What Lifton's argument does is show the qualities that made Romney successful in the business world are not going to serve well in politics, and he never has to make a claim that there is something morally deficient about Mittens. Two different kinds of work, two different kinds of skills. On this you can build a critical analysis. You can give someone their due, not demonize them, and still pull the rug out from under their feet.

Of course, there is the question of The Big Stupid (thank you, Incomparable One, for adding yet another marvelous phrase to my political invectives collection), which says "So what? Moralizing means more viewers, more page views, more entertainment. You want talking heads? Go watch C-Span." Morality sells, as any good televangelist can attest, and, perhaps, in our degraded discourse, only antipathy/euphoria can make a big enough impression to move people to action.

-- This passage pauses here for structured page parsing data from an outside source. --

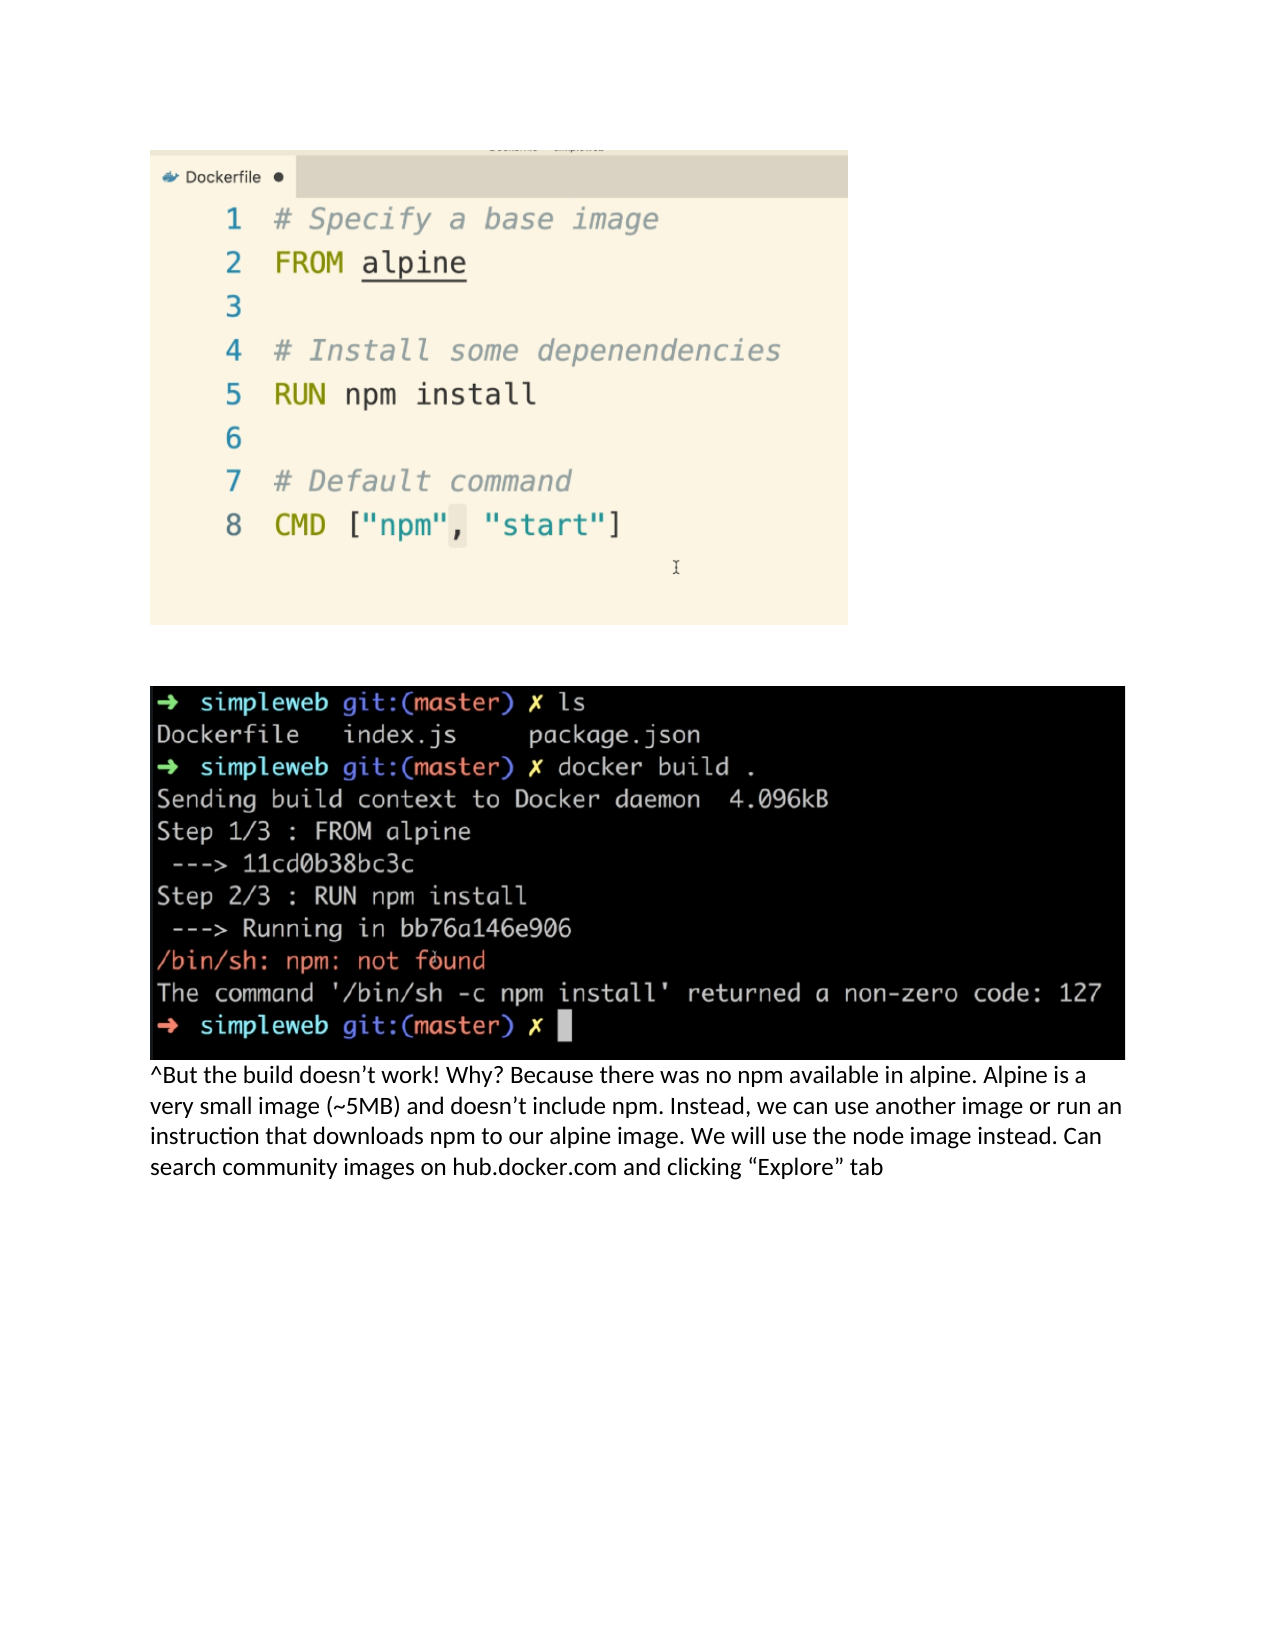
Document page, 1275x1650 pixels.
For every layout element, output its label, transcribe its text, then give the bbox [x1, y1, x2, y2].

picture [150, 686, 1125, 1060]
text ^But the build doesn’t work! Why? Because there was no npm available in alpine. Alpine is a very small image (~5MB) and doesn’t include npm. Instead, we can use another image or run an instruction that downloads npm to our alpine image. We will use the node image instead. Can search community images on hub.docker.com and clicking “Explore” tab [150, 1060, 1125, 1181]
picture [150, 150, 848, 625]
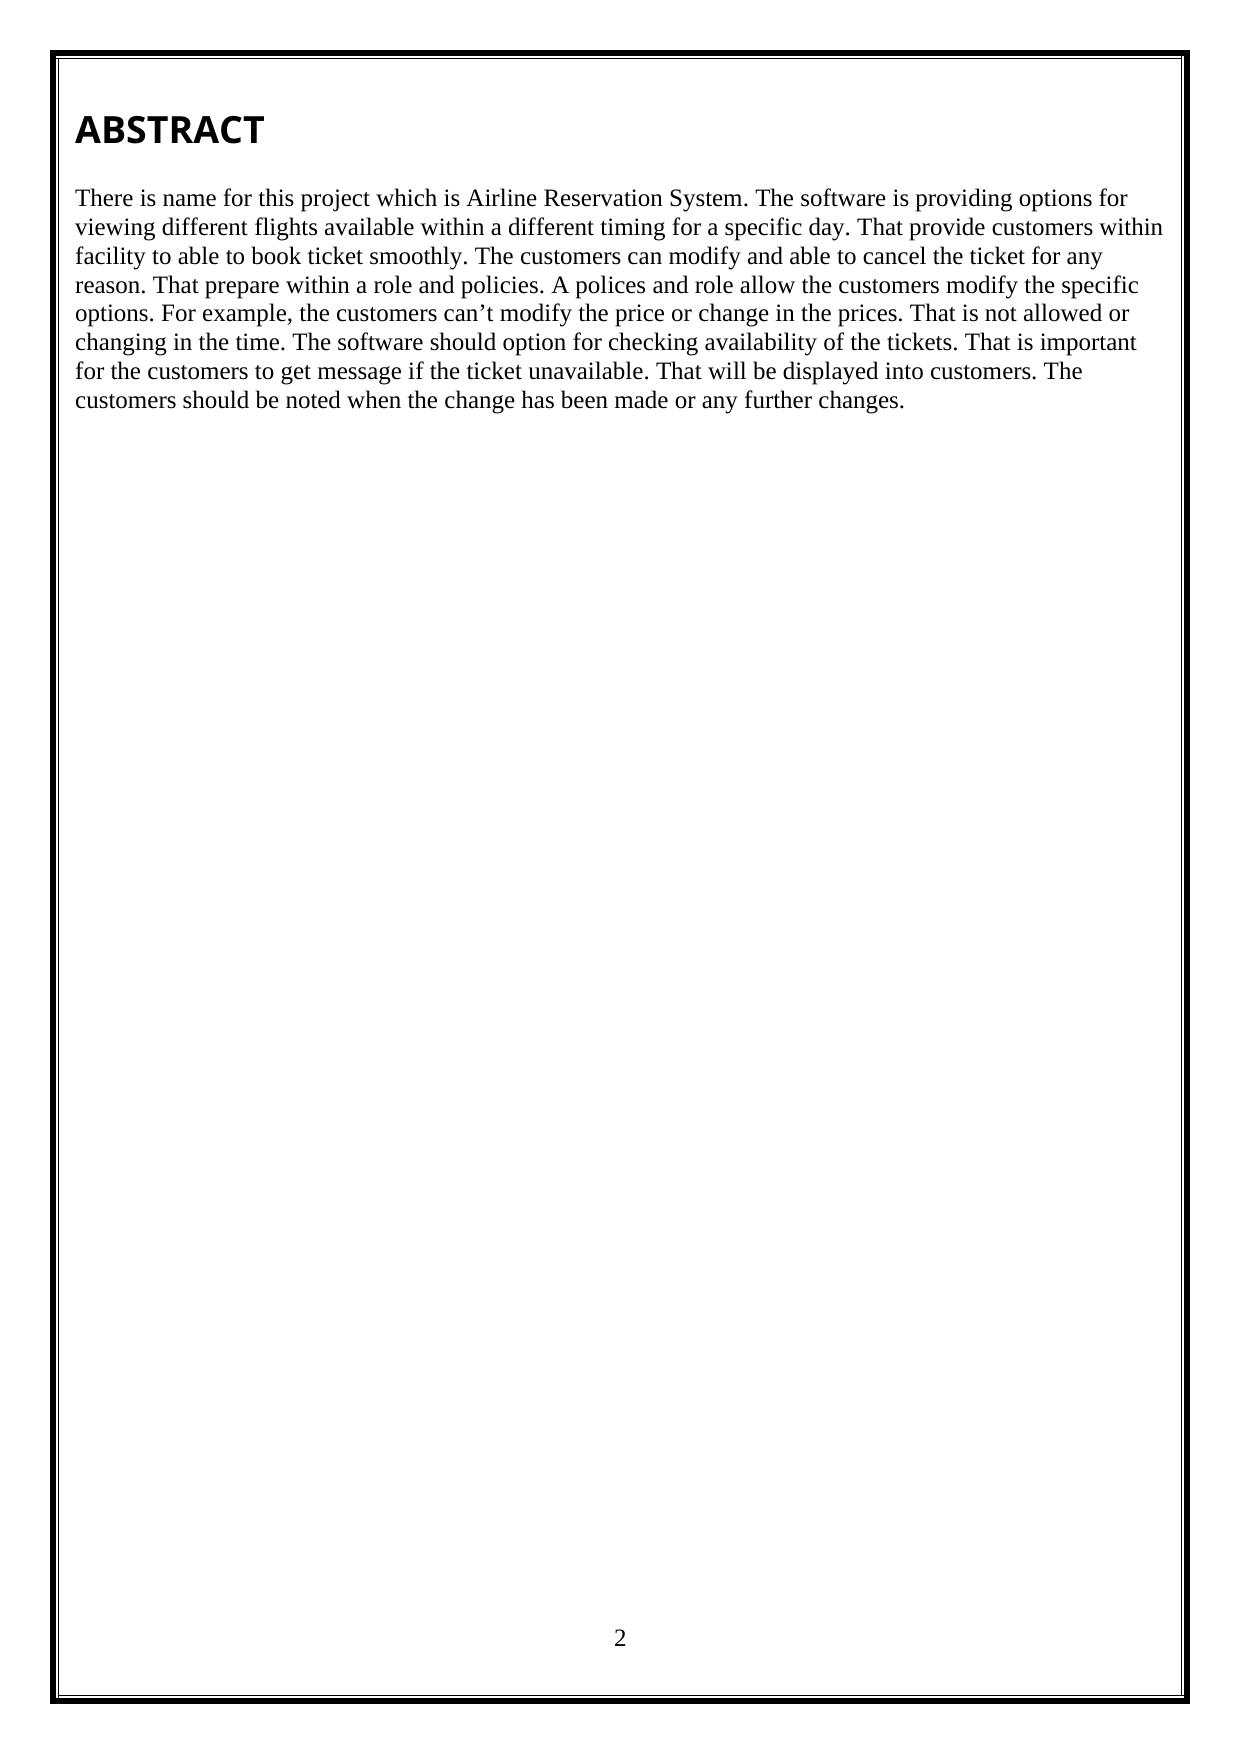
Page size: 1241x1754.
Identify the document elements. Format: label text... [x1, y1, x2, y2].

text ABSTRACT [75, 104, 1165, 155]
text There is name for this project which is Airline Reservation System. The software is providing options for viewing different flights available within a different timing for a specific day. That provide customers within facility to able to book ticket smoothly. The customers can modify and able to cancel the ticket for any reason. That prepare within a role and policies. A polices and role allow the customers modify the specific options. For example, the customers can’t modify the price or change in the prices. That is not allowed or changing in the time. The software should option for checking availability of the tickets. That is important for the customers to get message if the ticket unavailable. That will be displayed into customers. The customers should be noted when the change has been made or any further changes. [75, 183, 1165, 413]
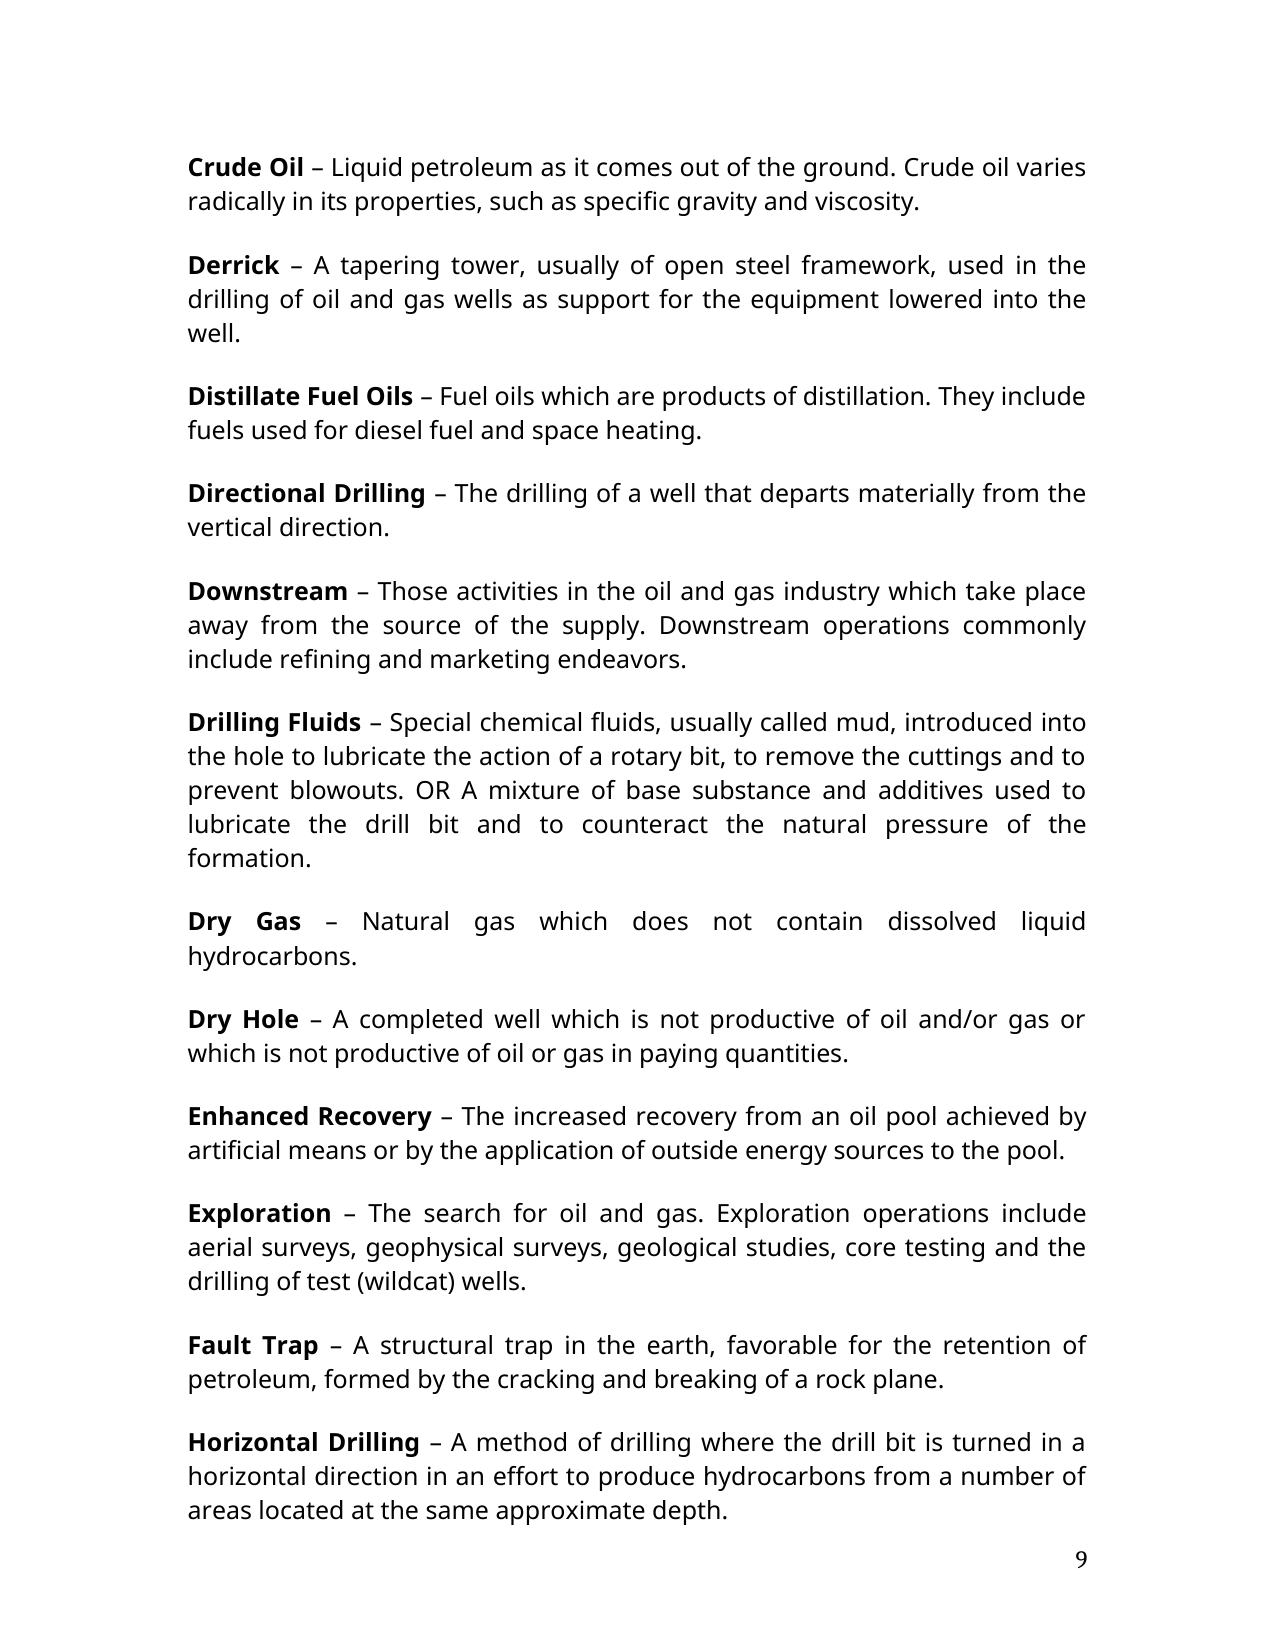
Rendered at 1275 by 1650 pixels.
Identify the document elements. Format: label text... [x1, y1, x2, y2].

When there's not much euphoria to be had, antipathy rules. Will the voters hate Mittens with his mitts on the workers' money more than the incumbent with his bail out of Wall Street? I'm not holding my breath.

Anglachel

3 comments:

Joyce L. Arnold said...

I'm so glad you're writing about this.

A focus on "morality" is so much easier than on political abilities and policies.

quixote said...

You've articulated an uneasiness I've been feeling about the Mittbot discussion for a while now. The closest I've come is, "Talk about what he did as Governor!" But what you said is what I mean.

redscott said...

I generally agree with the post. As Somerby notes, the Big Stupid usually revolves around small-bore, titillating questions about whether or not Politician A is a Bad Person, regardless of the policies at stake. (Like Somerby, I don't want to hear one more time about what Romney did or didn't do in transporting his dog cross-country.) Still, setting aside whether or not his work at Bain could or should be used in a political campaign, it is interesting to me, and disturbing, and Lifton pointed it out, what a successful business today now means - liquidating the workers and dislocating the local community in search of short-term profit. Henry Ford certainly wasn't A Good Man, but he did put out a tangible, socially useful product and paid his workers enough so they could afford it. To me, Bain and private equity firms (which wouldn't exist except for favorable tax treatment 30 years ago) are interesting because they're reflective of where we've turned - toward an economy not based on profit through some kind of at least nominally productive activity, but pure rent seeking. The more interesting question then isn't whether Romney=Evil but whether this is the kind of economy we want. I wish we could talk about that.